Diabetes and Pancreatic Cancer: Both Cause and Effect
Menée aux Etats-Unis à partir des données d'une cohorte multi-ethnique incluant 48 995 participants afro-américains et latinos, cette étude évalue l'association entre un diabète et le risque de cancer du pancréas (15 833 cas de diabète; 408 cas de cancer du pancréas)
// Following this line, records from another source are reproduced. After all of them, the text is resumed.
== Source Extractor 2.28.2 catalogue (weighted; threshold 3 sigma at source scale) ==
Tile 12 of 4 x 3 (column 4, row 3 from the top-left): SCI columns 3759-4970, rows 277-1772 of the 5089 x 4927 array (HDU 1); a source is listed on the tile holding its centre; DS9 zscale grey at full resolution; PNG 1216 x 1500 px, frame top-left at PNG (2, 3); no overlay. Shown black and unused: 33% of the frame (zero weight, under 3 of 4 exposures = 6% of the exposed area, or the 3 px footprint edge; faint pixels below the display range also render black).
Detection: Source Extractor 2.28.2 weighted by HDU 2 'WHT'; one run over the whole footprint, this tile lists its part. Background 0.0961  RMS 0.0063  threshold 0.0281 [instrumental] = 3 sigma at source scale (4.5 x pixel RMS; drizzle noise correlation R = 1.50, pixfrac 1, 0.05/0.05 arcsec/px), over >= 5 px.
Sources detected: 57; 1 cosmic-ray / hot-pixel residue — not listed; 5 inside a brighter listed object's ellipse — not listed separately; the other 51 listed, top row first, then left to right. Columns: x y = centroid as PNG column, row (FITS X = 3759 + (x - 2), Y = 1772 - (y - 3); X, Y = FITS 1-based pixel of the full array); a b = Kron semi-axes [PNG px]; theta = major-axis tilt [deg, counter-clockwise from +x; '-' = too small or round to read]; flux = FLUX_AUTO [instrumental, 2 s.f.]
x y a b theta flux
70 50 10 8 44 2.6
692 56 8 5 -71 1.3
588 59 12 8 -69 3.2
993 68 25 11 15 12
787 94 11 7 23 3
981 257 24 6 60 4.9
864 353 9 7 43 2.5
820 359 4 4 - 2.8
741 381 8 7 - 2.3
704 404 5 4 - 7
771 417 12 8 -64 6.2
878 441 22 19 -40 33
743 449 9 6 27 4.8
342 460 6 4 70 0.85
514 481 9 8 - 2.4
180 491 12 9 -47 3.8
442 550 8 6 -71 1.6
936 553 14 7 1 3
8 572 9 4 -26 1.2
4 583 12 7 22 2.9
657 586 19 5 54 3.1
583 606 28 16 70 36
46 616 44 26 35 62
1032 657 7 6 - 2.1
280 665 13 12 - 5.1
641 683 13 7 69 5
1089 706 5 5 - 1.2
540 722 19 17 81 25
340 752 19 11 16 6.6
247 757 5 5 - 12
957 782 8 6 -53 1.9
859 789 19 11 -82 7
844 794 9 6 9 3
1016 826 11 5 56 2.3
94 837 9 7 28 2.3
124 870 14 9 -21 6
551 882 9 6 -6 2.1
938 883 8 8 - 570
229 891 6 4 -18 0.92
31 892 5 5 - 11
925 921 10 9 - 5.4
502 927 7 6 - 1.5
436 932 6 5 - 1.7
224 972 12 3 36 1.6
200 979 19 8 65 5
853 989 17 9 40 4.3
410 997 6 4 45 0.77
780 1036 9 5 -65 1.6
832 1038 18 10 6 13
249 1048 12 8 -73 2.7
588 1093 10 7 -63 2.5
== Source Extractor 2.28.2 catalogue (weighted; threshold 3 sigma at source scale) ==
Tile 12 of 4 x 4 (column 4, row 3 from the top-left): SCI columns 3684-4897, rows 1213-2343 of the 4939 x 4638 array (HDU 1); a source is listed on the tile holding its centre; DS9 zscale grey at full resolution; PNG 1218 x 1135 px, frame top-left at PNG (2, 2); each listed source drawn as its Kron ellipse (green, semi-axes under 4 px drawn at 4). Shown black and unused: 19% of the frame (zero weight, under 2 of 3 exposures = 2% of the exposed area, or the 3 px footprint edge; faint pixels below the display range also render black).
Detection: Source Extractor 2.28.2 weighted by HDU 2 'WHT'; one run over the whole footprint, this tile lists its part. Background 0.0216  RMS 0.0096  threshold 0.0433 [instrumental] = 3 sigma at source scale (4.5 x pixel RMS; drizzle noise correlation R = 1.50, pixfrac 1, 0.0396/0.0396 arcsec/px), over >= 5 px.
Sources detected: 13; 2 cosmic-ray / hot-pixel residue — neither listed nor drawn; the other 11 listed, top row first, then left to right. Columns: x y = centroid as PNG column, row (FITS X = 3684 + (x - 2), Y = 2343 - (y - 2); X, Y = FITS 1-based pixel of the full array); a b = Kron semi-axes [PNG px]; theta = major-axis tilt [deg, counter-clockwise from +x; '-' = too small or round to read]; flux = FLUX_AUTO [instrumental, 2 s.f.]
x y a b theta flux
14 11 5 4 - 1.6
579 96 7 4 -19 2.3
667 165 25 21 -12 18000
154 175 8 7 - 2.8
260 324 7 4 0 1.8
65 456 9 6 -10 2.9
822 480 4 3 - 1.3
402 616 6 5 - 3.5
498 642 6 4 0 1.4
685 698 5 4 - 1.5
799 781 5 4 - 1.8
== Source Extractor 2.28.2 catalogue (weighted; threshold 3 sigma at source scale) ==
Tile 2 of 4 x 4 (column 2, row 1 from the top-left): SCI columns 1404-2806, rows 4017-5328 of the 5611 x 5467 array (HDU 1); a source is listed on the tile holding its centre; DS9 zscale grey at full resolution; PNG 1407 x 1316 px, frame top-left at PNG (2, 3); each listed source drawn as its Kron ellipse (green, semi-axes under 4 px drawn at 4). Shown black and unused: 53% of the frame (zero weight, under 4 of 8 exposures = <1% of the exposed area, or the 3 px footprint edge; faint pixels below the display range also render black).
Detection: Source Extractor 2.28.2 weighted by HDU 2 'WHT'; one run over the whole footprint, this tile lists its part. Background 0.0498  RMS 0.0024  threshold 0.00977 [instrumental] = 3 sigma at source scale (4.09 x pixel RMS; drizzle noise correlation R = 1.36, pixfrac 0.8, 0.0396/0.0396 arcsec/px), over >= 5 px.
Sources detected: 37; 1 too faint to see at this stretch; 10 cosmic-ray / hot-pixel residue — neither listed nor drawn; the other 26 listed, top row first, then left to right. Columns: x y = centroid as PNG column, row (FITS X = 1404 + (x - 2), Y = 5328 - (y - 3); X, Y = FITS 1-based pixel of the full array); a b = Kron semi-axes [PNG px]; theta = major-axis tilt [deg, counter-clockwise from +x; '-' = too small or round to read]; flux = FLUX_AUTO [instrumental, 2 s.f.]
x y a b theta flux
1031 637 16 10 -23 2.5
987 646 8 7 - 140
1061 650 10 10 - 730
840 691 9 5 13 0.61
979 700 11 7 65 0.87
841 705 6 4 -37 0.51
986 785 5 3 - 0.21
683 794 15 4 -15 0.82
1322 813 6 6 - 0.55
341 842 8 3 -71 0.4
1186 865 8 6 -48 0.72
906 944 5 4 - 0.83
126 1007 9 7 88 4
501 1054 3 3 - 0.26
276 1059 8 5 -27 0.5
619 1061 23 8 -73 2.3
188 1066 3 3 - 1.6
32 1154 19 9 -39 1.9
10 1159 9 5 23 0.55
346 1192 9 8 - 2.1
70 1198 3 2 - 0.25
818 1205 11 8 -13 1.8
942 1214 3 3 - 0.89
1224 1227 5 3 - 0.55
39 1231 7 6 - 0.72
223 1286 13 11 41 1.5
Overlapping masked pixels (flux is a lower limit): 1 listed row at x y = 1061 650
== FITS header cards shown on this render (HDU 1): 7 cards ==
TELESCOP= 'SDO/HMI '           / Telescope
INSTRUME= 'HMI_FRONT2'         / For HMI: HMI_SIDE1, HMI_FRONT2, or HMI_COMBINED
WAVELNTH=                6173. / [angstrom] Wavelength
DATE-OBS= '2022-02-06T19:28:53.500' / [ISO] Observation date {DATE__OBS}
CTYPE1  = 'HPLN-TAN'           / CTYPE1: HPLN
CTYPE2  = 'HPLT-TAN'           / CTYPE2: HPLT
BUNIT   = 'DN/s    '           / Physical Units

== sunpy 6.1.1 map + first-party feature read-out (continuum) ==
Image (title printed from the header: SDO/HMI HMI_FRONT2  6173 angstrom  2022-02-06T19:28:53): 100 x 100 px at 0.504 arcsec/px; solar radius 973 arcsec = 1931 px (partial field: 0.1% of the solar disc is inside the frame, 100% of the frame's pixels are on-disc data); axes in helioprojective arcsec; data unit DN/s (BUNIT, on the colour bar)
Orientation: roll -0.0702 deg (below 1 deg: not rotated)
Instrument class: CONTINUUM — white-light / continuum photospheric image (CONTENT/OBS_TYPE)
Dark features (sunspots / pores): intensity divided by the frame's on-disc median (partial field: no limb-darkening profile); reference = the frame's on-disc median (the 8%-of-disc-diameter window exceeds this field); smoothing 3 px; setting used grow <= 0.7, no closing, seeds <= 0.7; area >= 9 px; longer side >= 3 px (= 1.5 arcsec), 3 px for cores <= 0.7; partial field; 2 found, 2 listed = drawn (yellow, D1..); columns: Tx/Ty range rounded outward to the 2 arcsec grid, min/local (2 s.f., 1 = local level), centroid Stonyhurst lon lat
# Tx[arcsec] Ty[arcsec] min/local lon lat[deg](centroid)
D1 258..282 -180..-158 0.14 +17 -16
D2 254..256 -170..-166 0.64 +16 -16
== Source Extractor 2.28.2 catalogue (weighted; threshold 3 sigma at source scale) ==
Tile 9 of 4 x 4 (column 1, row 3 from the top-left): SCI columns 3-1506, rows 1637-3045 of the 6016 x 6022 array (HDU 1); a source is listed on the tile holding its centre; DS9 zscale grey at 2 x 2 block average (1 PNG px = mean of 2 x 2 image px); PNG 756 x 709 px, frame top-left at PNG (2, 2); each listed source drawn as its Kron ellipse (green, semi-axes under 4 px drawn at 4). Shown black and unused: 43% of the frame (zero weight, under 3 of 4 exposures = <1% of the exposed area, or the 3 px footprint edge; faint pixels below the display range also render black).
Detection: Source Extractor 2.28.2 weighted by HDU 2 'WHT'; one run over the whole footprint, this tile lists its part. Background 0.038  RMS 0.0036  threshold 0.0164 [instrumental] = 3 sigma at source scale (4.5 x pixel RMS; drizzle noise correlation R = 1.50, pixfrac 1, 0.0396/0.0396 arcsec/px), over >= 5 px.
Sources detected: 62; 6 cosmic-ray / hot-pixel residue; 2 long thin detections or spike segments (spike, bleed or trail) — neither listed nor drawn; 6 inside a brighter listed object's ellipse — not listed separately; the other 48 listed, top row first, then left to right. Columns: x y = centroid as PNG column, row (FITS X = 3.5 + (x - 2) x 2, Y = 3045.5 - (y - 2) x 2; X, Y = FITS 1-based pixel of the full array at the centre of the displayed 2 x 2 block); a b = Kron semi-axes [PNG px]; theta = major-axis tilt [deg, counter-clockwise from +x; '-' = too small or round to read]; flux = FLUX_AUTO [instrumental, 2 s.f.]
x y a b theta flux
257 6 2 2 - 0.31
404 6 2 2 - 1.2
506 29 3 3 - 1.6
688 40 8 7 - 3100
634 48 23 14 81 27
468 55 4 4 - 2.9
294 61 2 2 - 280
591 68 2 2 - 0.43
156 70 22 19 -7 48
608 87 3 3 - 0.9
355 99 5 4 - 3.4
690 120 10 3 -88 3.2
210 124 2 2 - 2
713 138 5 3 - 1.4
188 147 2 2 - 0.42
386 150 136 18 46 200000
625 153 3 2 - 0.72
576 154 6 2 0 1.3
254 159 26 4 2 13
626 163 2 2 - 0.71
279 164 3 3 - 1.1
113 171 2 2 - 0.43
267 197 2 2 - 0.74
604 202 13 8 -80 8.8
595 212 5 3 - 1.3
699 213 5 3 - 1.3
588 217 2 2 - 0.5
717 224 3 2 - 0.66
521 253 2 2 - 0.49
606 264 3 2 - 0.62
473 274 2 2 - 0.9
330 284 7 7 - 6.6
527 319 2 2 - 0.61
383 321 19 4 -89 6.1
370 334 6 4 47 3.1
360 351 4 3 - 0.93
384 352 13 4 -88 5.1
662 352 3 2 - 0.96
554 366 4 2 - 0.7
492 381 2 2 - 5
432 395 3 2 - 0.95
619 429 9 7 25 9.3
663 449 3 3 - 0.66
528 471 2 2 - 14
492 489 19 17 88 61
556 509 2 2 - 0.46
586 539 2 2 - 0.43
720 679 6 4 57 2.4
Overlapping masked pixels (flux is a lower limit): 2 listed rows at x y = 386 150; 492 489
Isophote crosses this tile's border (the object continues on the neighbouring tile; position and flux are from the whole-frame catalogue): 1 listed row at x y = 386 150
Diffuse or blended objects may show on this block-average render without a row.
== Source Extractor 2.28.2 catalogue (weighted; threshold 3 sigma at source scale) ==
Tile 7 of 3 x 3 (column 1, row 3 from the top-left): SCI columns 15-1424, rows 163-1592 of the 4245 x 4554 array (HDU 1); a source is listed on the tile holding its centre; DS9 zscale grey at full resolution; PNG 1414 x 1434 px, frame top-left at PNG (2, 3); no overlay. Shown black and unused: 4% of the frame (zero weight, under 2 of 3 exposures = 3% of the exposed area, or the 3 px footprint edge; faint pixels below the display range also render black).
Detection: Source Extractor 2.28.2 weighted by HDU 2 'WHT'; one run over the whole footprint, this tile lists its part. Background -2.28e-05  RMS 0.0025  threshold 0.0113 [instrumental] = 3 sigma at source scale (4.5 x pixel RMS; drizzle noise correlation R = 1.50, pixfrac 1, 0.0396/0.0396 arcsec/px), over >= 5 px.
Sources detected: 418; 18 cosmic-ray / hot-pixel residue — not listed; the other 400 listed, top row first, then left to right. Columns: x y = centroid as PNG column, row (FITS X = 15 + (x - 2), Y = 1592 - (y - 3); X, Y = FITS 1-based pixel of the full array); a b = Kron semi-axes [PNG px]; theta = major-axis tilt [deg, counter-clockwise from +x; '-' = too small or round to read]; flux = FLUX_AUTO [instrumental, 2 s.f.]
By now, it is known that diabetes mellitus is a risk factor for pancreatic cancer. The special section on pancreatic cancer in the American Cancer Society’s Cancer Facts & Figures 2013 (1) states, “About 25% of patients with pancreatic cancer have diabetes mellitus at diagnosis, and roughly another 40% have pre-diabetes,” that “patients with long-term (five or more years) type II diabetes have a 50% increased risk of pancreatic cancer” and “pancreatic cancer can cause diabetes, and sometimes diabetes is an early sign of the tumor.” The direction of association goes both ways. Even though it takes about 10 to 15 years from pancreatic cancer initiation to diagnosis (2), most observable changes occur late in the disease course, though the trend in weight loss and cachexia is seen beginning perhaps 18 to 21 months before diagnosis (3), and we have shown that behaviors such as quitting cigarette smoking and starting proton pump inhibitor heartburn medication use and episodes of pancreatitis can be observed up to about two to three years before diagnosis as well (4). To date, most studies of the bi-directional temporal association between diabetes and pancreatic cancer have largely examined white and Asian populations. In this issue of the Journal, Setiawan and colleagues have extended this association to African and Hispanic Americans (5). In spite of the 60% higher lifetime risk of diabetes in these groups compared with white Americans (6), Setiawan and colleagues have shown that the same bi-directional association between diabetes and pancreatic cancer applies to them, with risk magnitudes comparable to those in other studies. It is a challenge to separate a causal involvement of diabetes mellitus (T2DM) in the origin of pancreatic cancer from diabetes as a result of pancreatic disease (T3cDM), in part because the risk relationship in the time before diagnosis is a continuum. Figure 1 shows the temporal pattern of risk according to years before diagnosis. In this figure, risk associations given in 13 reports (4,5,7–16) representing 37 to 41 individual studies (depending upon time point) are plotted, along with a random-effects meta-analysis value for each of the time intervals. Within two to three years of diagnosis, the average risk association is greater than twofold, whereas by five years before diagnosis, it settles down to near the 50% elevation noted by the American Cancer Society.